Wednesday, April 9, 2008

Thoughts on Contentment

Remember how I told everyone to be excited the last time I wrote a blog? Well, I apologize for being anti-climatic. To be honest, I forgot my password for a while. Typical. But don't worry. I've recovered it, and now I'm ready to write blogs that will blow your mind. Possibly.

I suppose I should get down to it.

I am an extremely cynical person sometimes. I hate the sound of my sarcasm, yet I continue to act as if I'm better than whatever it is I'm complaining about. Right now, I am cynic toward the general education classes I am bogged down with. Chemistry for Living, for example, is a 100 level science course, yet the last average test grade in the class was a 66%. What does that tell you about the teaching? Now, I'll be honest, I probably could have studied. However, a 100 level science class that I wouldn't even be in if I weren't attending a liberal arts university should not be so hard that the average student test grade is a D. Mine was lower than this in case you were wondering.

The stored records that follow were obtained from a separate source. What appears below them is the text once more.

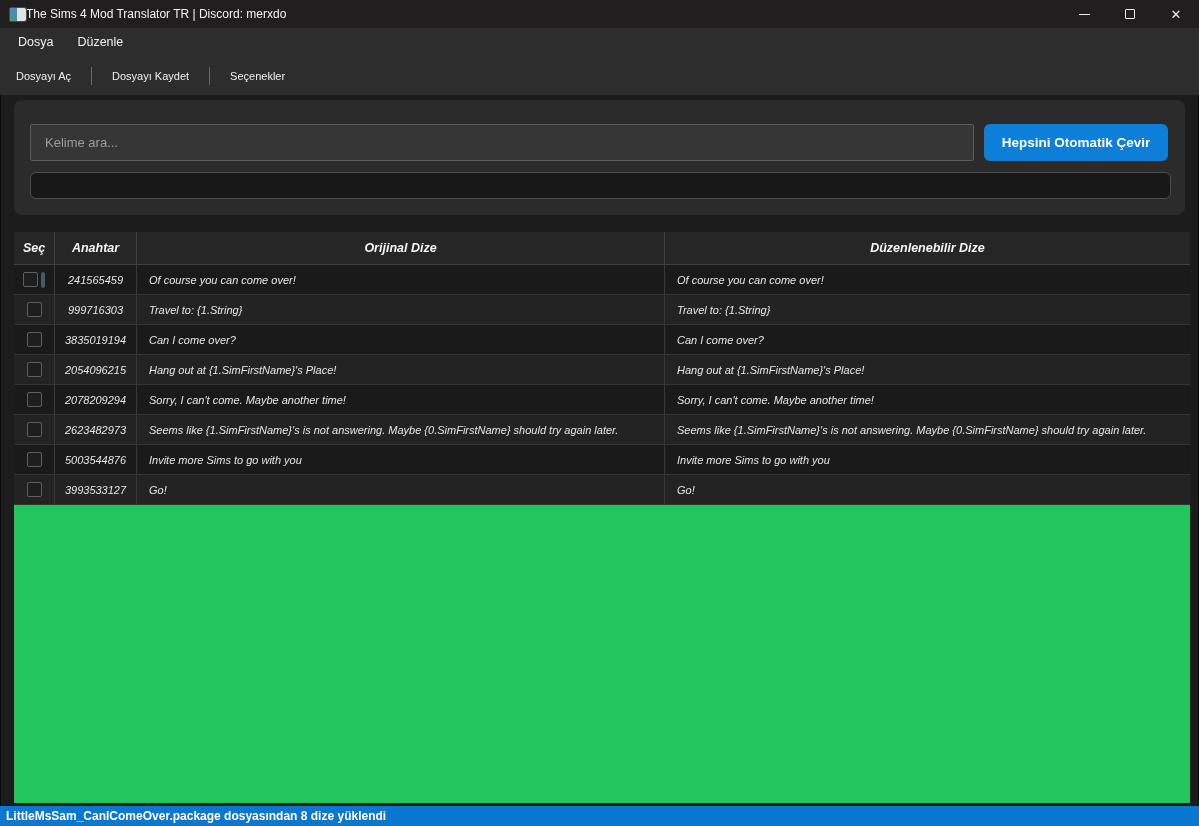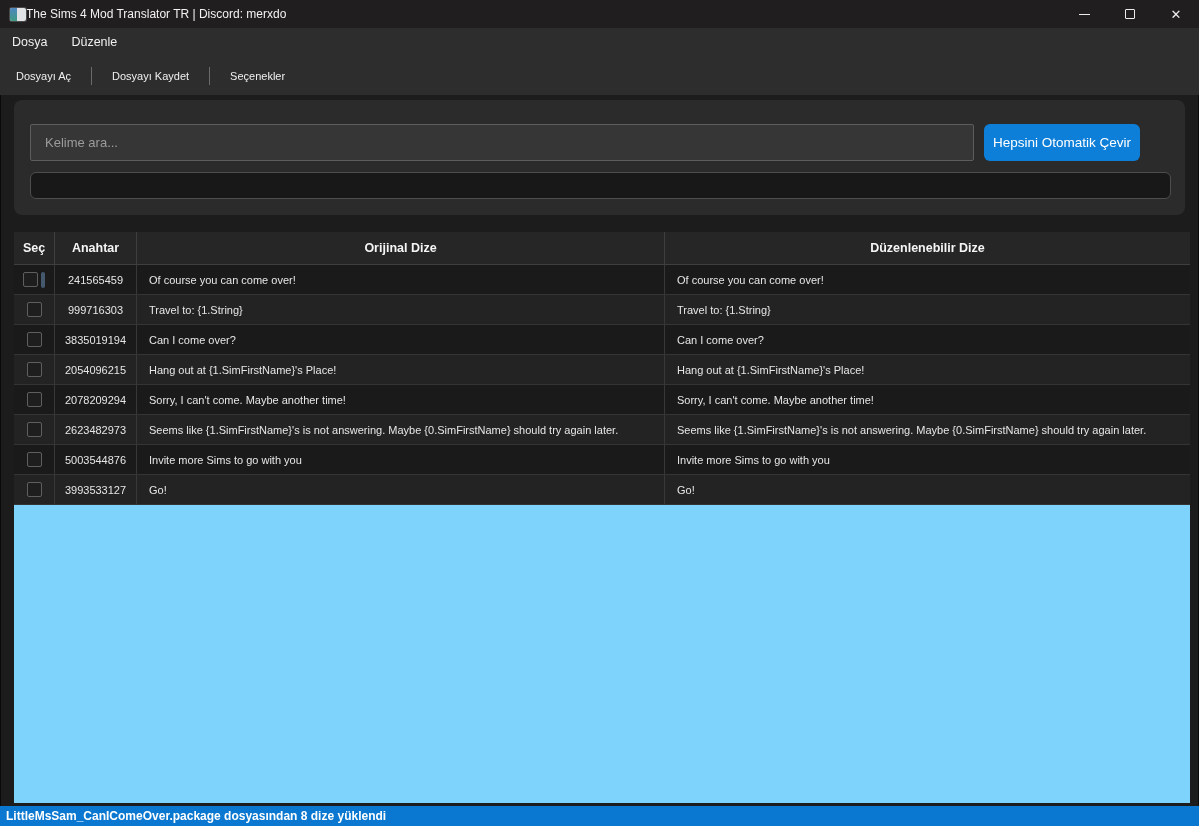"Dosya" .menubar { padding-left: none -> 6px }
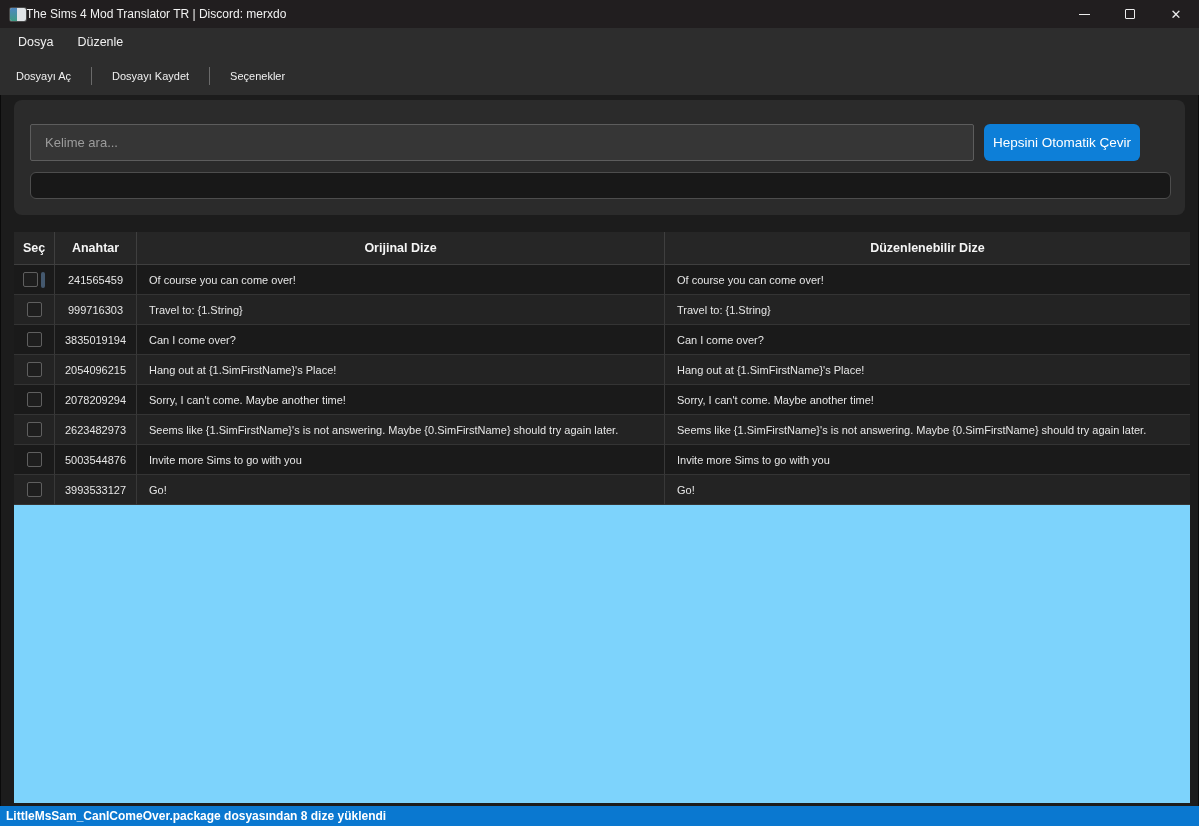"Hepsini Otomatik Çevir" .translate-btn { font-weight: normal -> bold; width: 156px -> 184px }
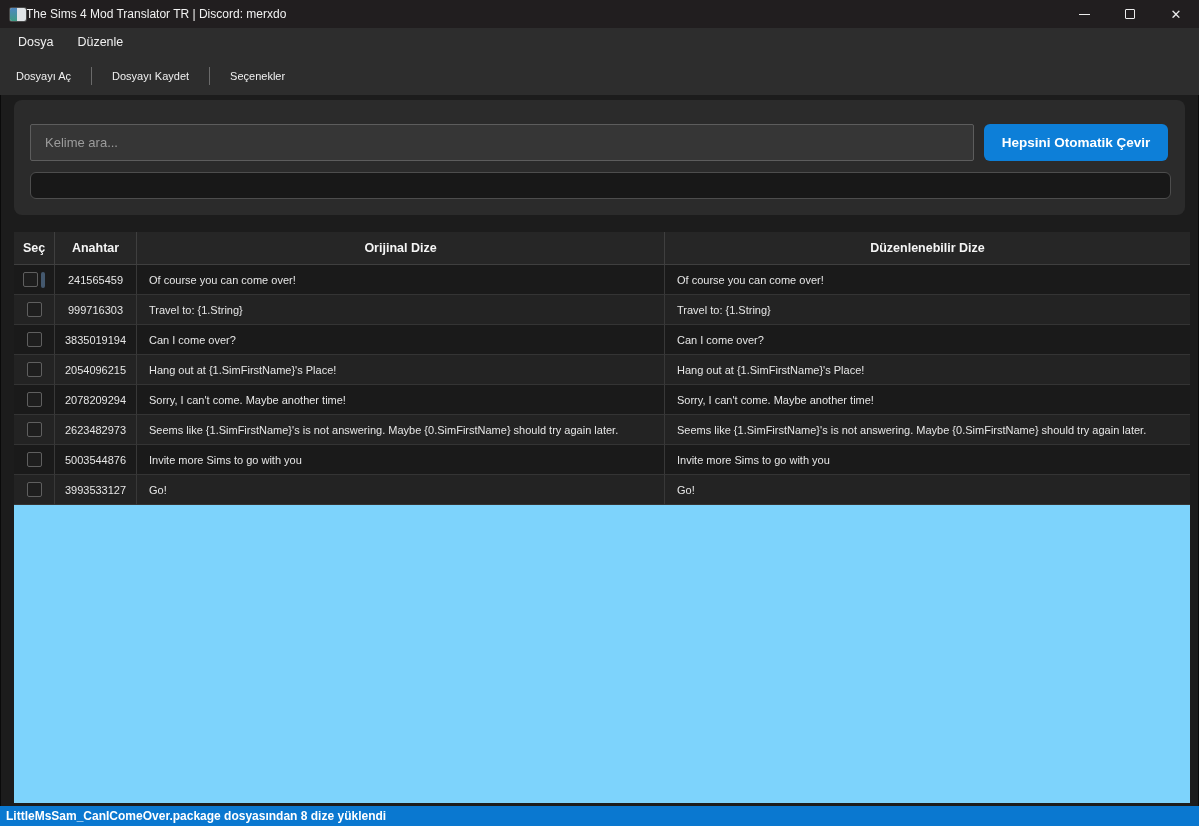"Seç" .grid { background: #7dd3fc -> #22c55e; font-style: none -> italic }
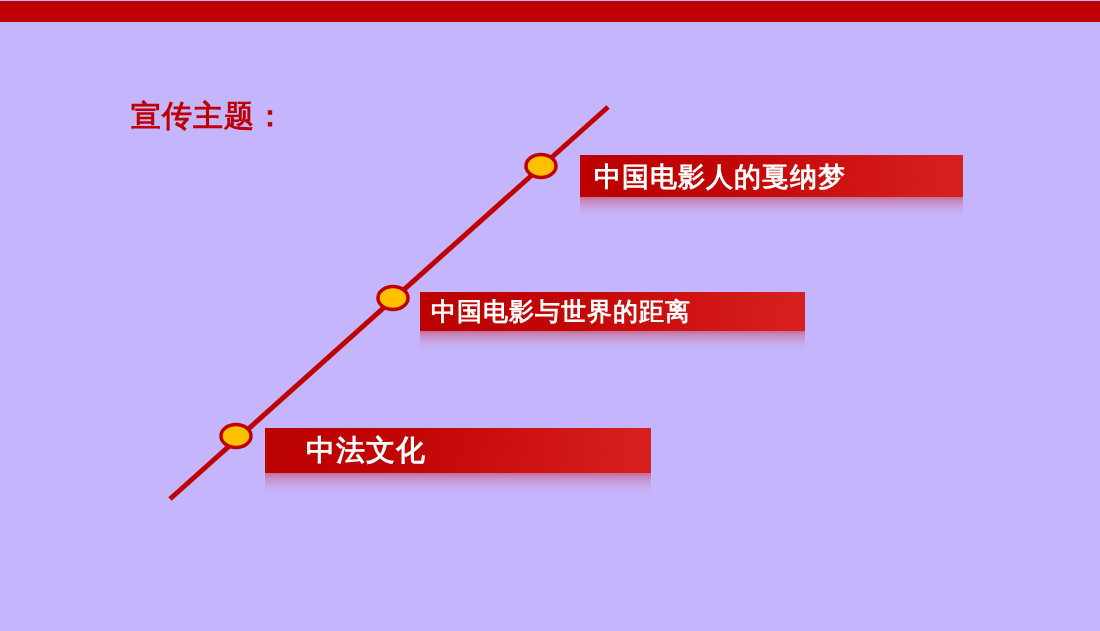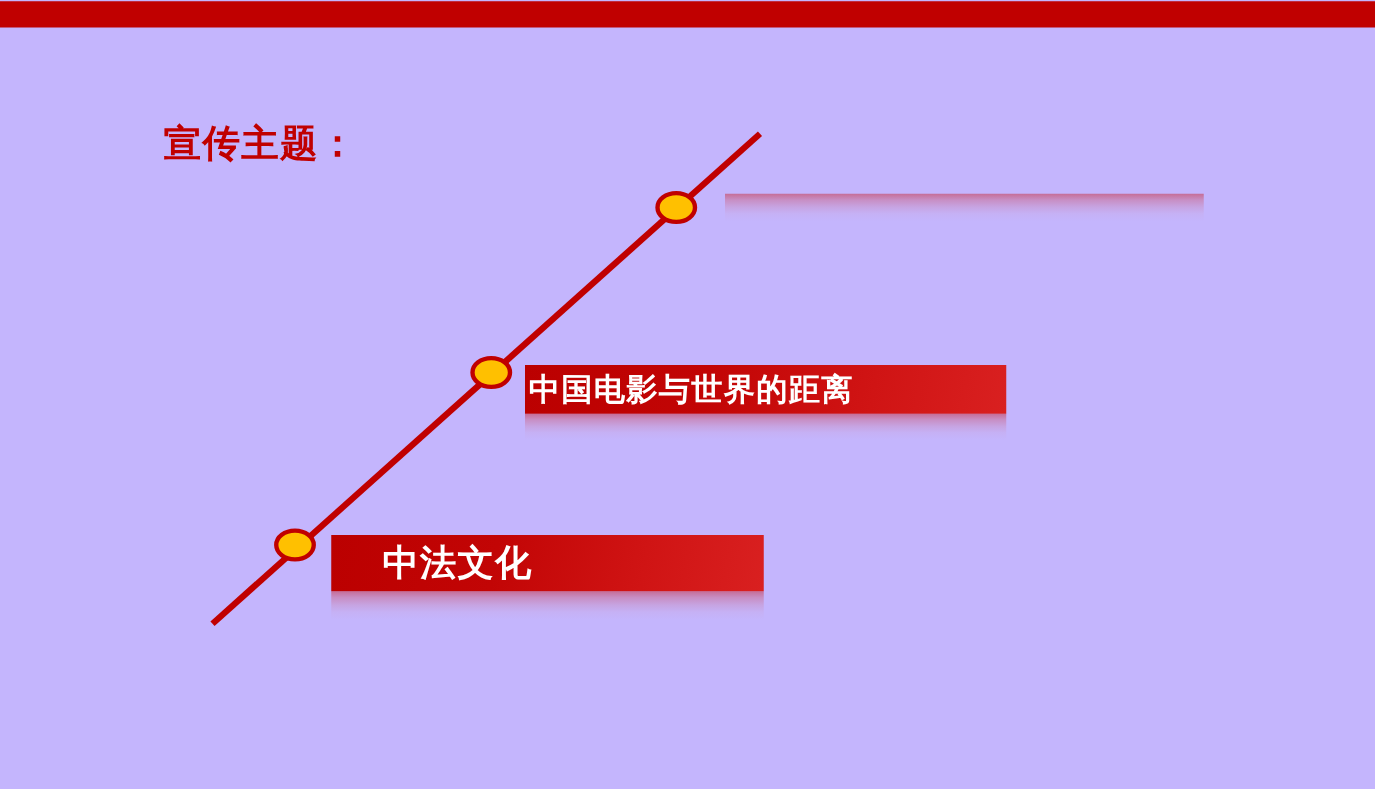"中国电影人的戛纳梦" div.banner-body { html: none -> <div> <span>中国电影人的戛纳梦</span> </div> }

I am pissed with not only Chemistry, but all of my other "graduation requirement" courses. The only class I am happy to be in right now is Digital Video Production, a major class. A class that actually pertains to something I want to pursue outside of college. I find myself looking forward to more media classes next fall, and anticipate the end of this semester.

But with the loss of these dreaded classes also comes the loss of many great things. This is the last semester I will ever have with my girlfriend, Allison. (side note: we both agree that girlfriend/ boyfriend sounds like middle school vernacular, and tend to avoid using those terms at all costs). I am grateful for the time I have with her now, but at the same time, I am rushing to finish this semester. I sometimes find myself looking for the future plans instead of living in what God has provided for me today.

Some of you may be able to relate.

I am slowly realizing (only through the weight of God) that being cynical and complaining about my current state of classes completely hinders the other amazing opportunities and experiences God is providing for me. My cynicism does not solve my problems; it only veils what God is trying to share with me during my time right now.

i live on a wing with a bunch of guys at Taylor University. Tonight, a majority of us got together to share communion. Before we actually had communion, guys were given chances to share ways in which God has been working in their lives lately, and what they're learning through these experiences. As my friends were all sharing, I realized something semi-profound. I won't always be able to sit down with twenty other guys to share burdens/ praises, and have communion together. This then lead me to think about Allison, and how I will never get back this time with her to enjoy her company at Taylor. This time is precious. And I have been complaining it away.

Sometimes we need to examine absolutely everything, and take a minute to stop and breathe. It is in these breaths were we can realize God's ultimate work in our current lives.